## What is being asked:
Update the material below by replacing every occurrence of "chart" with "graph" and changing nothing else. Omit the pictures from your output.

==*==

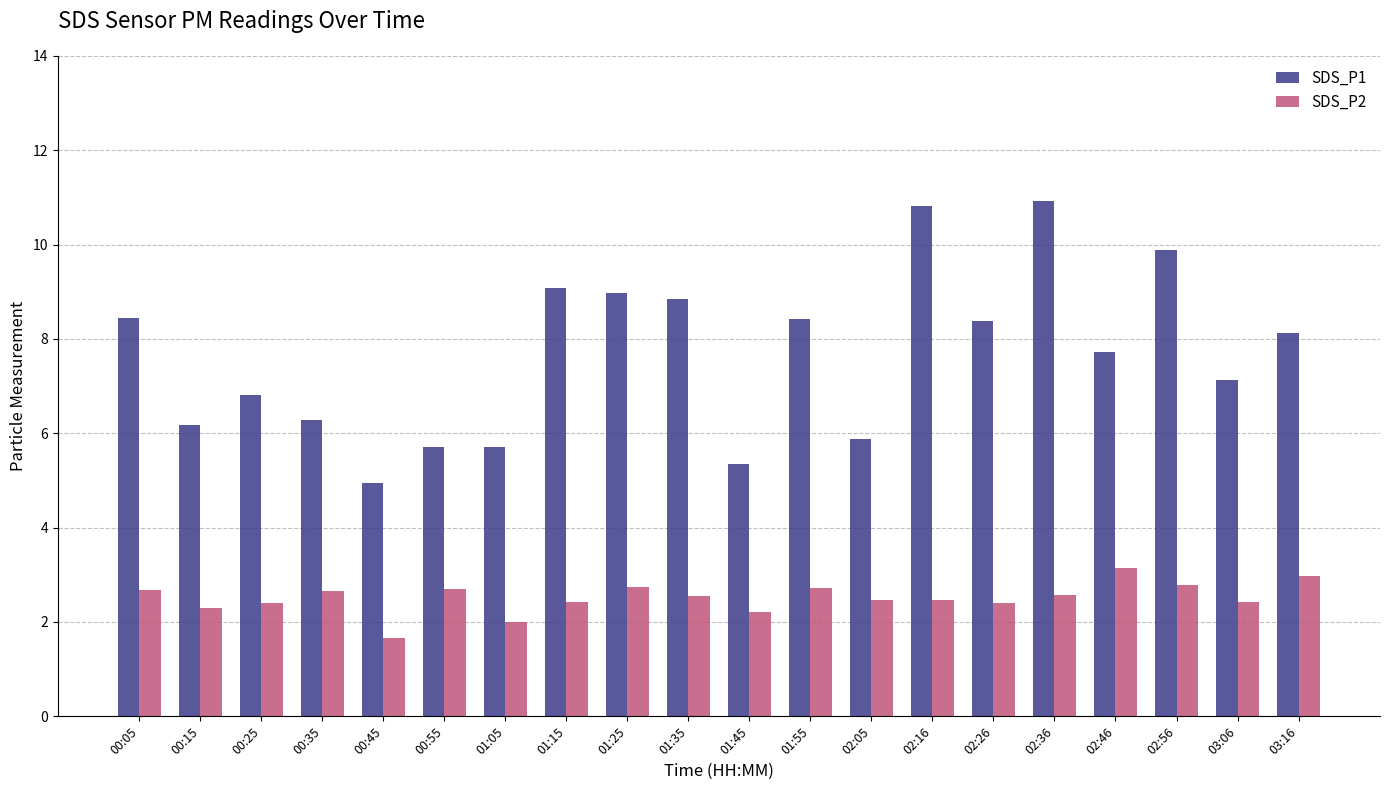

Rank the series by their maximum value, from lowest to highest.

SDS_P2, SDS_P1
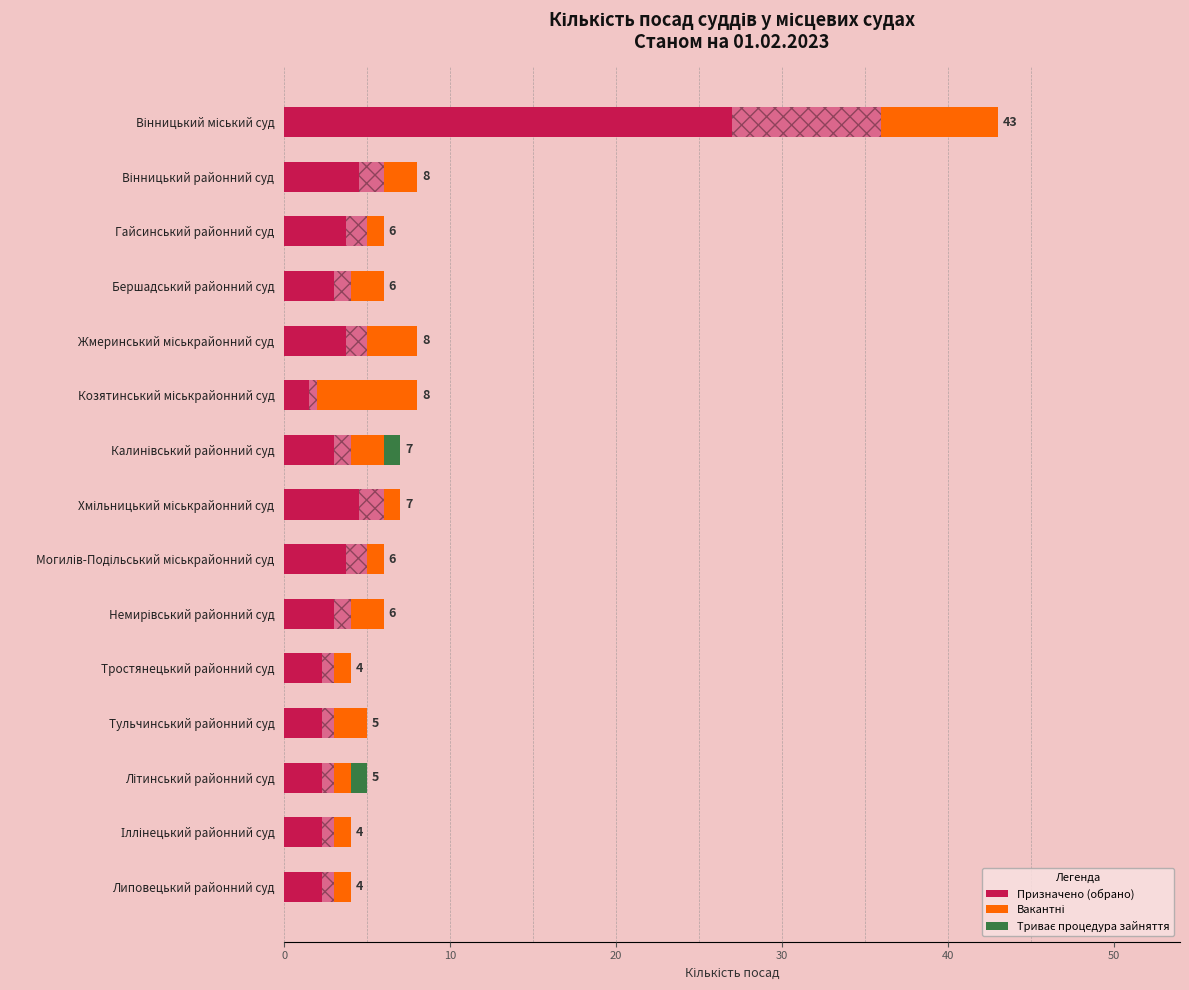

How many categories are shown in the chart?

15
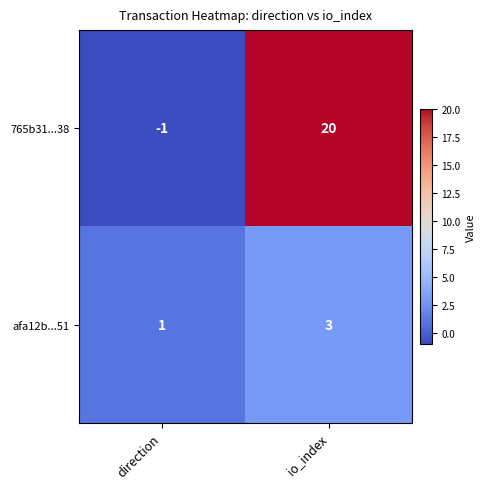

At how many categories does at least one series exceed 10?

1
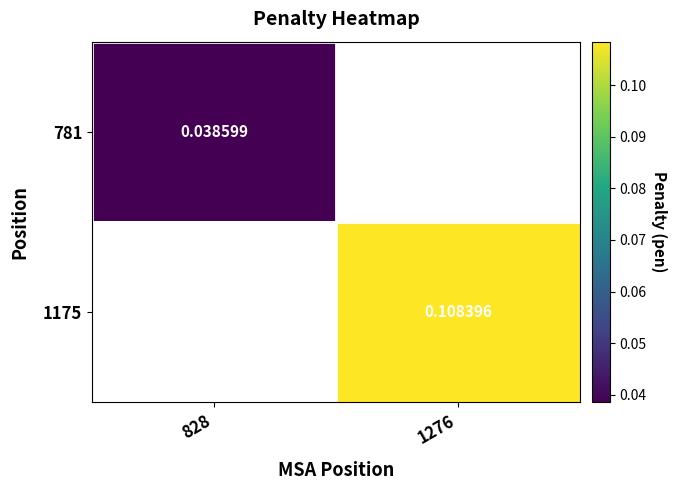

At which category does the chart reach its peak across all series?

1276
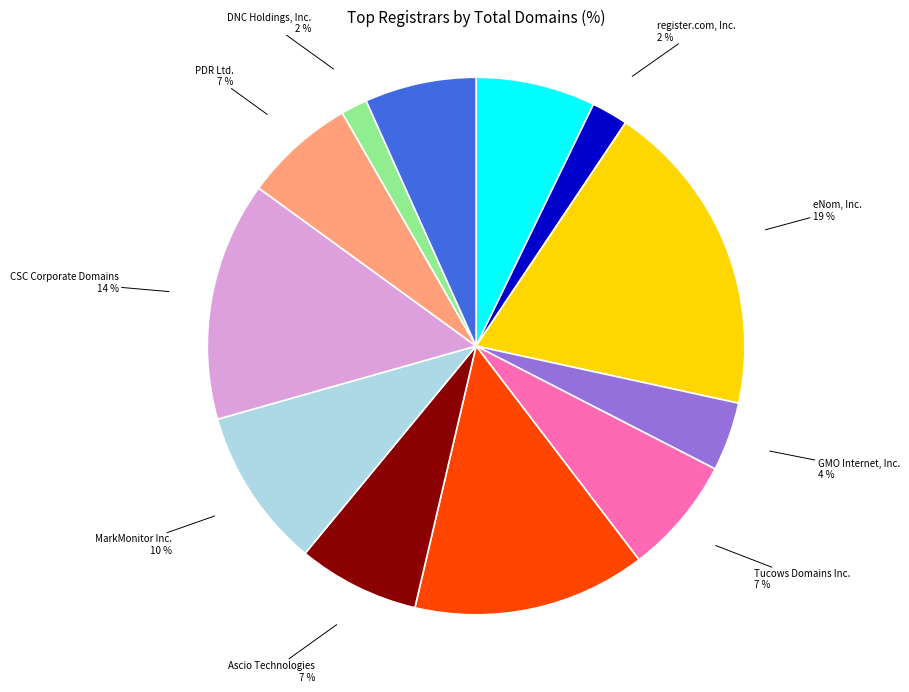

Which has a higher value, PDR Ltd. or eNom, Inc.?

eNom, Inc.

==*==

## Response to this exercise:
Rank the series by their maximum value, from lowest to highest.

SDS_P2, SDS_P1

How many categories are shown in the graph?

15

At how many categories does at least one series exceed 10?

1

At which category does the graph reach its peak across all series?

1276

Which has a higher value, PDR Ltd. or eNom, Inc.?

eNom, Inc.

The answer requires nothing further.